Reproduce the data exactly, leaving nothing out.

(Stored records)
----------------
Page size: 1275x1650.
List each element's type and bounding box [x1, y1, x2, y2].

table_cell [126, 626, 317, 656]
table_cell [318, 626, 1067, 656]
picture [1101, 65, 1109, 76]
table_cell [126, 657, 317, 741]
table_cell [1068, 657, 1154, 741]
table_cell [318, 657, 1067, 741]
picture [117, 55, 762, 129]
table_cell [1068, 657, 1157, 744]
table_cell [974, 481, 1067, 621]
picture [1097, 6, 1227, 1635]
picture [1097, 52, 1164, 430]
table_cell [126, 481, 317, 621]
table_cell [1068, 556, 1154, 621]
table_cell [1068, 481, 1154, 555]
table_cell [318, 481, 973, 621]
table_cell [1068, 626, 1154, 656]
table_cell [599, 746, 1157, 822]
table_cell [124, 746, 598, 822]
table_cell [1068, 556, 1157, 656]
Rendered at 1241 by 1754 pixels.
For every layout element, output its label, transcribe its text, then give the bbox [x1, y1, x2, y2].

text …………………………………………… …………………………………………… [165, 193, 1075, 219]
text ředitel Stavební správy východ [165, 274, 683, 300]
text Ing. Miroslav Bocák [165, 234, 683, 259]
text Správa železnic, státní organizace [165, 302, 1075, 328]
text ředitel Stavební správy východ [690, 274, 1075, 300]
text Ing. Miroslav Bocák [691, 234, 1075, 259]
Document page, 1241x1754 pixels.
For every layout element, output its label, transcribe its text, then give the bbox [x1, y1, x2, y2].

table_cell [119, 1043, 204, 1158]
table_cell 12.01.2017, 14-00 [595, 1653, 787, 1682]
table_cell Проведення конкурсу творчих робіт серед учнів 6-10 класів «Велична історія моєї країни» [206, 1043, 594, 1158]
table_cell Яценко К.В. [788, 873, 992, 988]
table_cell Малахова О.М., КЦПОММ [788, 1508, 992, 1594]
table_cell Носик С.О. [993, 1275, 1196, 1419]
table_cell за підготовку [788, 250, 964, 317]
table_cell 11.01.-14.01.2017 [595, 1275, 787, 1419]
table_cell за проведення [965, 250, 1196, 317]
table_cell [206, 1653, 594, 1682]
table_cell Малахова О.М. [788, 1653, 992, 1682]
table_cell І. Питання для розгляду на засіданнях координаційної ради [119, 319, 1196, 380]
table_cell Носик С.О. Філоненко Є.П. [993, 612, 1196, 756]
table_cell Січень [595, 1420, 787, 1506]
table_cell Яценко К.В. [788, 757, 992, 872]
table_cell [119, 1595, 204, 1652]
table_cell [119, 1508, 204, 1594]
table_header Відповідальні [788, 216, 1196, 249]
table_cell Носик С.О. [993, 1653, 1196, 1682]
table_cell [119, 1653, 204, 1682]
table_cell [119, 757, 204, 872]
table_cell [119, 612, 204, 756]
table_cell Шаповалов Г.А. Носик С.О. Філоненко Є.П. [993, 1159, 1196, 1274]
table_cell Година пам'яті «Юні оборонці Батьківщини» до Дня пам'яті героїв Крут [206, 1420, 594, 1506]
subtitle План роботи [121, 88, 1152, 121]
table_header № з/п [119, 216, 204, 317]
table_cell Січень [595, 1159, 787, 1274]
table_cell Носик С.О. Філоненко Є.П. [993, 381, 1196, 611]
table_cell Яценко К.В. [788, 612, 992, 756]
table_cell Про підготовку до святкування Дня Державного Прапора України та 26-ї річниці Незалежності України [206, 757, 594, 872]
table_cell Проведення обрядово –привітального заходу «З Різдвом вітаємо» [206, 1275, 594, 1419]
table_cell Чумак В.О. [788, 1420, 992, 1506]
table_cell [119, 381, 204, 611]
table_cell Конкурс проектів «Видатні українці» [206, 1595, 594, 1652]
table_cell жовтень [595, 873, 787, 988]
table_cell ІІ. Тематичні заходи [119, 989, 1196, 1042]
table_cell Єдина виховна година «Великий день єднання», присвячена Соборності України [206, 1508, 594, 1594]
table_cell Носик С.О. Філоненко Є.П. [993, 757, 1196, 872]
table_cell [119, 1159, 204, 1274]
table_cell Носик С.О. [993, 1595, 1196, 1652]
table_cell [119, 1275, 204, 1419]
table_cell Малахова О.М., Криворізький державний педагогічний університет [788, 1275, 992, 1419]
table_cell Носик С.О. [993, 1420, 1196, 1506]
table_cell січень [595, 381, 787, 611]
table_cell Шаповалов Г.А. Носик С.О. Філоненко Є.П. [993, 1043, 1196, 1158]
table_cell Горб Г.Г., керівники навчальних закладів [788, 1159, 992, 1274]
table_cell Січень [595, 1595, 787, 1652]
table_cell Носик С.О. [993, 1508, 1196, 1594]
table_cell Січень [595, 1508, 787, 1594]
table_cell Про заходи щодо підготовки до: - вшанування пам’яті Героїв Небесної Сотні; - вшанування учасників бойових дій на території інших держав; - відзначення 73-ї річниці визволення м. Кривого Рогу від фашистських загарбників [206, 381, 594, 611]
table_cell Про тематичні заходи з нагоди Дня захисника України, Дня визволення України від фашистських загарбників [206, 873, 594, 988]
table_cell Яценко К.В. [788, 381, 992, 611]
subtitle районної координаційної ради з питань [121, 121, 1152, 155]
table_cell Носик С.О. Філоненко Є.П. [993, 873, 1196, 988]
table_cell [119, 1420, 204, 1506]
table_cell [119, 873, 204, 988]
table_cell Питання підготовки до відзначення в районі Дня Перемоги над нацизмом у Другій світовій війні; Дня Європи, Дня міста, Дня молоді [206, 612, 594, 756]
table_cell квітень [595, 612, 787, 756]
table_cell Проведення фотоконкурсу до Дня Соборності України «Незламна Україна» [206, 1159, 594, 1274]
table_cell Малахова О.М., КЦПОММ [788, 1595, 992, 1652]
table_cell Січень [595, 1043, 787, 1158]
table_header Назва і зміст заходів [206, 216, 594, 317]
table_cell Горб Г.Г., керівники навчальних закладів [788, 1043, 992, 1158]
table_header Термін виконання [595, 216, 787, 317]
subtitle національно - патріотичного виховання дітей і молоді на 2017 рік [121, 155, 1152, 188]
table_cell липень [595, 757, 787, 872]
----------------
WRITTEN REPLY ▸
Page size: 1275x1650.
List each element's type and bounding box [x1, y1, x2, y2].

table_cell [126, 626, 317, 656]
table_cell [318, 626, 1067, 656]
picture [1101, 65, 1109, 76]
table_cell [126, 657, 317, 741]
table_cell [1068, 657, 1154, 741]
table_cell [318, 657, 1067, 741]
picture [117, 55, 762, 129]
table_cell [1068, 657, 1157, 744]
table_cell [974, 481, 1067, 621]
picture [1097, 6, 1227, 1635]
picture [1097, 52, 1164, 430]
table_cell [126, 481, 317, 621]
table_cell [1068, 556, 1154, 621]
table_cell [1068, 481, 1154, 555]
table_cell [318, 481, 973, 621]
table_cell [1068, 626, 1154, 656]
table_cell [599, 746, 1157, 822]
table_cell [124, 746, 598, 822]
table_cell [1068, 556, 1157, 656]
Rendered at 1241 by 1754 pixels.
For every layout element, output its label, transcribe its text, then give the bbox [x1, y1, x2, y2].

text …………………………………………… …………………………………………… [165, 193, 1075, 219]
text ředitel Stavební správy východ [165, 274, 683, 300]
text Ing. Miroslav Bocák [165, 234, 683, 259]
text Správa železnic, státní organizace [165, 302, 1075, 328]
text ředitel Stavební správy východ [690, 274, 1075, 300]
text Ing. Miroslav Bocák [691, 234, 1075, 259]
Document page, 1241x1754 pixels.
For every layout element, output its label, transcribe its text, then give the bbox [x1, y1, x2, y2].

table_cell [119, 1043, 204, 1158]
table_cell 12.01.2017, 14-00 [595, 1653, 787, 1682]
table_cell Проведення конкурсу творчих робіт серед учнів 6-10 класів «Велична історія моєї країни» [206, 1043, 594, 1158]
table_cell Яценко К.В. [788, 873, 992, 988]
table_cell Малахова О.М., КЦПОММ [788, 1508, 992, 1594]
table_cell Носик С.О. [993, 1275, 1196, 1419]
table_cell за підготовку [788, 250, 964, 317]
table_cell 11.01.-14.01.2017 [595, 1275, 787, 1419]
table_cell за проведення [965, 250, 1196, 317]
table_cell [206, 1653, 594, 1682]
table_cell Малахова О.М. [788, 1653, 992, 1682]
table_cell І. Питання для розгляду на засіданнях координаційної ради [119, 319, 1196, 380]
table_cell Носик С.О. Філоненко Є.П. [993, 612, 1196, 756]
table_cell Січень [595, 1420, 787, 1506]
table_cell Яценко К.В. [788, 757, 992, 872]
table_cell [119, 1595, 204, 1652]
table_cell [119, 1508, 204, 1594]
table_header Відповідальні [788, 216, 1196, 249]
table_cell Носик С.О. [993, 1653, 1196, 1682]
table_cell [119, 1653, 204, 1682]
table_cell [119, 757, 204, 872]
table_cell [119, 612, 204, 756]
table_cell Шаповалов Г.А. Носик С.О. Філоненко Є.П. [993, 1159, 1196, 1274]
table_cell Година пам'яті «Юні оборонці Батьківщини» до Дня пам'яті героїв Крут [206, 1420, 594, 1506]
subtitle План роботи [121, 88, 1152, 121]
table_header № з/п [119, 216, 204, 317]
table_cell Січень [595, 1159, 787, 1274]
table_cell Носик С.О. Філоненко Є.П. [993, 381, 1196, 611]
table_cell Яценко К.В. [788, 612, 992, 756]
table_cell Про підготовку до святкування Дня Державного Прапора України та 26-ї річниці Незалежності України [206, 757, 594, 872]
table_cell Проведення обрядово –привітального заходу «З Різдвом вітаємо» [206, 1275, 594, 1419]
table_cell Чумак В.О. [788, 1420, 992, 1506]
table_cell [119, 381, 204, 611]
table_cell Конкурс проектів «Видатні українці» [206, 1595, 594, 1652]
table_cell жовтень [595, 873, 787, 988]
table_cell ІІ. Тематичні заходи [119, 989, 1196, 1042]
table_cell Єдина виховна година «Великий день єднання», присвячена Соборності України [206, 1508, 594, 1594]
table_cell Носик С.О. Філоненко Є.П. [993, 757, 1196, 872]
table_cell [119, 1159, 204, 1274]
table_cell Носик С.О. [993, 1595, 1196, 1652]
table_cell [119, 1275, 204, 1419]
table_cell Малахова О.М., Криворізький державний педагогічний університет [788, 1275, 992, 1419]
table_cell Носик С.О. [993, 1420, 1196, 1506]
table_cell січень [595, 381, 787, 611]
table_cell Шаповалов Г.А. Носик С.О. Філоненко Є.П. [993, 1043, 1196, 1158]
table_cell Горб Г.Г., керівники навчальних закладів [788, 1159, 992, 1274]
table_cell Січень [595, 1595, 787, 1652]
table_cell Носик С.О. [993, 1508, 1196, 1594]
table_cell Січень [595, 1508, 787, 1594]
table_cell Про заходи щодо підготовки до: - вшанування пам’яті Героїв Небесної Сотні; - вшанування учасників бойових дій на території інших держав; - відзначення 73-ї річниці визволення м. Кривого Рогу від фашистських загарбників [206, 381, 594, 611]
table_cell Про тематичні заходи з нагоди Дня захисника України, Дня визволення України від фашистських загарбників [206, 873, 594, 988]
table_cell Яценко К.В. [788, 381, 992, 611]
subtitle районної координаційної ради з питань [121, 121, 1152, 155]
table_cell Носик С.О. Філоненко Є.П. [993, 873, 1196, 988]
table_cell [119, 1420, 204, 1506]
table_cell [119, 873, 204, 988]
table_cell Питання підготовки до відзначення в районі Дня Перемоги над нацизмом у Другій світовій війні; Дня Європи, Дня міста, Дня молоді [206, 612, 594, 756]
table_cell квітень [595, 612, 787, 756]
table_cell Проведення фотоконкурсу до Дня Соборності України «Незламна Україна» [206, 1159, 594, 1274]
table_cell Малахова О.М., КЦПОММ [788, 1595, 992, 1652]
table_cell Січень [595, 1043, 787, 1158]
table_header Назва і зміст заходів [206, 216, 594, 317]
table_cell Горб Г.Г., керівники навчальних закладів [788, 1043, 992, 1158]
table_header Термін виконання [595, 216, 787, 317]
subtitle національно - патріотичного виховання дітей і молоді на 2017 рік [121, 155, 1152, 188]
table_cell липень [595, 757, 787, 872]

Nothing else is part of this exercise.